34. The computer program product of claim 33, additionally comprising computer readable program code devices configured to cause a computer to, for each treatment corresponding to the at least one level of resistance identified, provide a highest level of resistance identified for said treatment.

35. The computer program product of claim 34, additionally comprising computer readable program code devices configured to cause a computer to, for each treatment corresponding to the at least one level of resistance identified, provide levels of resistance identified other than the highest level of resistance identified.

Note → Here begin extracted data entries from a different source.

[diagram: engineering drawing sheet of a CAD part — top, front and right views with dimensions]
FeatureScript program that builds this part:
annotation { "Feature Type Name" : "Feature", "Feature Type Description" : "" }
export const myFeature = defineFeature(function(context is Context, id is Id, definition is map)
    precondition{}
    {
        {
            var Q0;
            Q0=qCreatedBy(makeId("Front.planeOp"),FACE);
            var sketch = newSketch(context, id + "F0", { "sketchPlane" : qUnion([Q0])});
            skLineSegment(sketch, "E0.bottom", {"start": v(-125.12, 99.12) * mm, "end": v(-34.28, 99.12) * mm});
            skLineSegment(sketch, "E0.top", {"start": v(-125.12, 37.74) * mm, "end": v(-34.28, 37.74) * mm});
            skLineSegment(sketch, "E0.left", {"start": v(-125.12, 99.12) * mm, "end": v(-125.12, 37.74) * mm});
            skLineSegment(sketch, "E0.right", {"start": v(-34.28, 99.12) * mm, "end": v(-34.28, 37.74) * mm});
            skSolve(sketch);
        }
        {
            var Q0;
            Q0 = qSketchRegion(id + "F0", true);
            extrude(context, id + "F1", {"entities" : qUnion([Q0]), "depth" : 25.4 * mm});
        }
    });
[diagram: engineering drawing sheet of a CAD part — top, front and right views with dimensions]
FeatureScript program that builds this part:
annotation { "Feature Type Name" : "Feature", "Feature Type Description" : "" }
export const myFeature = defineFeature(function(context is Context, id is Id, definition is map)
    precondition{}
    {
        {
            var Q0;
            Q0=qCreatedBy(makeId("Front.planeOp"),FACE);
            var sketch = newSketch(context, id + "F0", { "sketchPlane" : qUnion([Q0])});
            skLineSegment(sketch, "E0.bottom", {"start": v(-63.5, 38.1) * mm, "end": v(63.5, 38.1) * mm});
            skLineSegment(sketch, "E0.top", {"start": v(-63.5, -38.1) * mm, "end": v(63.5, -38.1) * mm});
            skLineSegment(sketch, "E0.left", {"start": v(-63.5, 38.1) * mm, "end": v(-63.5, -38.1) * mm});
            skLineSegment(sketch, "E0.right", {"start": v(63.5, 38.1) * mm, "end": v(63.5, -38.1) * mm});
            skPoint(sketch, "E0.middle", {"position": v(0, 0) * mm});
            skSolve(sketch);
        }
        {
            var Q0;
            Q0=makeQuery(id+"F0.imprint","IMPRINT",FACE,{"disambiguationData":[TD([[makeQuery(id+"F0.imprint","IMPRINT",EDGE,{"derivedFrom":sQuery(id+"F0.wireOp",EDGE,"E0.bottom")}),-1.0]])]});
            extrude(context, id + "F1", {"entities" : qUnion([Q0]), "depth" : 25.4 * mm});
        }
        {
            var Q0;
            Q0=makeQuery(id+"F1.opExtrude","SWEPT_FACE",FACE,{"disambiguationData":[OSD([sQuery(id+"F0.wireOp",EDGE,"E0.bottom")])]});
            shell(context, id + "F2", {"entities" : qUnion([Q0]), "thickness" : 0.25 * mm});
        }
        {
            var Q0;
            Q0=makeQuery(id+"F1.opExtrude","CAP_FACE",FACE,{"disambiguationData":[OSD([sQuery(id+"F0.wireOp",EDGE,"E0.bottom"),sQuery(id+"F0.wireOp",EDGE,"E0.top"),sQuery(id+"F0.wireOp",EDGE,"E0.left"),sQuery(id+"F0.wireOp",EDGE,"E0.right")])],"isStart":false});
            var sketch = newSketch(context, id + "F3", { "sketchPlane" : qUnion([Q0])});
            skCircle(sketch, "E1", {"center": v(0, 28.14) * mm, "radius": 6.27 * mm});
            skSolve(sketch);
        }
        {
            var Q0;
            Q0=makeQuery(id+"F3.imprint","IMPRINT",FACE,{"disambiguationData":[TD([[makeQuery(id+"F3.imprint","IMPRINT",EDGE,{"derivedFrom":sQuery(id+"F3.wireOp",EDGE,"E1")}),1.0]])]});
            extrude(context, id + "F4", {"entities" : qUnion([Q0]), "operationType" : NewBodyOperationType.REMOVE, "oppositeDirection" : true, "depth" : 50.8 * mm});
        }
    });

36. The computer program product of claim 33, additionally comprising computer readable program code devices configured to cause a computer to, for each treatment corresponding to the at least one level of resistance identified, provide supplemental information about at least one of at least one selected from the at least one level of resistance identified, and the plurality of treatments corresponding to the at least one level of resistance identified.

37. The computer program product of claim 36, wherein the supplemental information comprises a type of research indicating said level of resistance, the type comprising at least one of:

a third type corresponding to in vitro data; and

a fourth type corresponding to extrapolation of data.

38. The computer program product of claim 37 wherein the type of at least one study comprises a plurality of the first type, the second type, the third type and the fourth type.

39. The computer program product of claim 38, wherein the type of at least one study comprises the fourth type

40. The computer program product of claim 33, wherein the computer readable program code devices configured to cause a computer to receive at least one difference comprise computer readable program code devices configured to cause a computer to:

receive a description of at least a portion of the nucleic acid and a description of at least a portion of the target nucleic acid; and

identify at least one difference between a specific location of each of said portions.

41. The computer program product of claim 40, wherein each of the at least one difference identified between a specific location of each of said portions comprises at least one mutation of a biological sequence.

42. The computer program product of claim 33 wherein the nucleic acid comprises a nucleic acid of the pathogen.

43. The computer program product of claim 42 wherein the pathogen is a bacteria.

44. The computer program product of claim 42 wherein the pathogen is a virus.

45. The computer program product of claim 44 wherein the virus comprises Human Immunodeficiency Virus.

46. The computer program product of claim 33 wherein at least some of the plurality of treatments comprise at least one of antiviral compound.

47. The computer program product of claim 46 wherein the at least one antiviral compound comprises at least ten of Abacavir, Tenofovir, Didanosine, Zalcitabine, Lamivudine, Stavudine, Zidovudine, Foscarnet, Delavirdine, Efavirenz, Nevirapine, Saquinavir, Lopinavir with ritonavir, Amprenavir, Indinavir, Nelfinavir and Ritonavir.

48. The computer program product of claim 33 wherein the plurality of treatments comprise at least ten treatments.

49. The method of claim 1 additionally comprising:

identifying a default level of resistance for each of at least one of the plurality of treatments; and

providing at least one of the default levels identified.

50. The method of claim 49 wherein the identifying step is responsive to an existence of a rule corresponding to said treatment.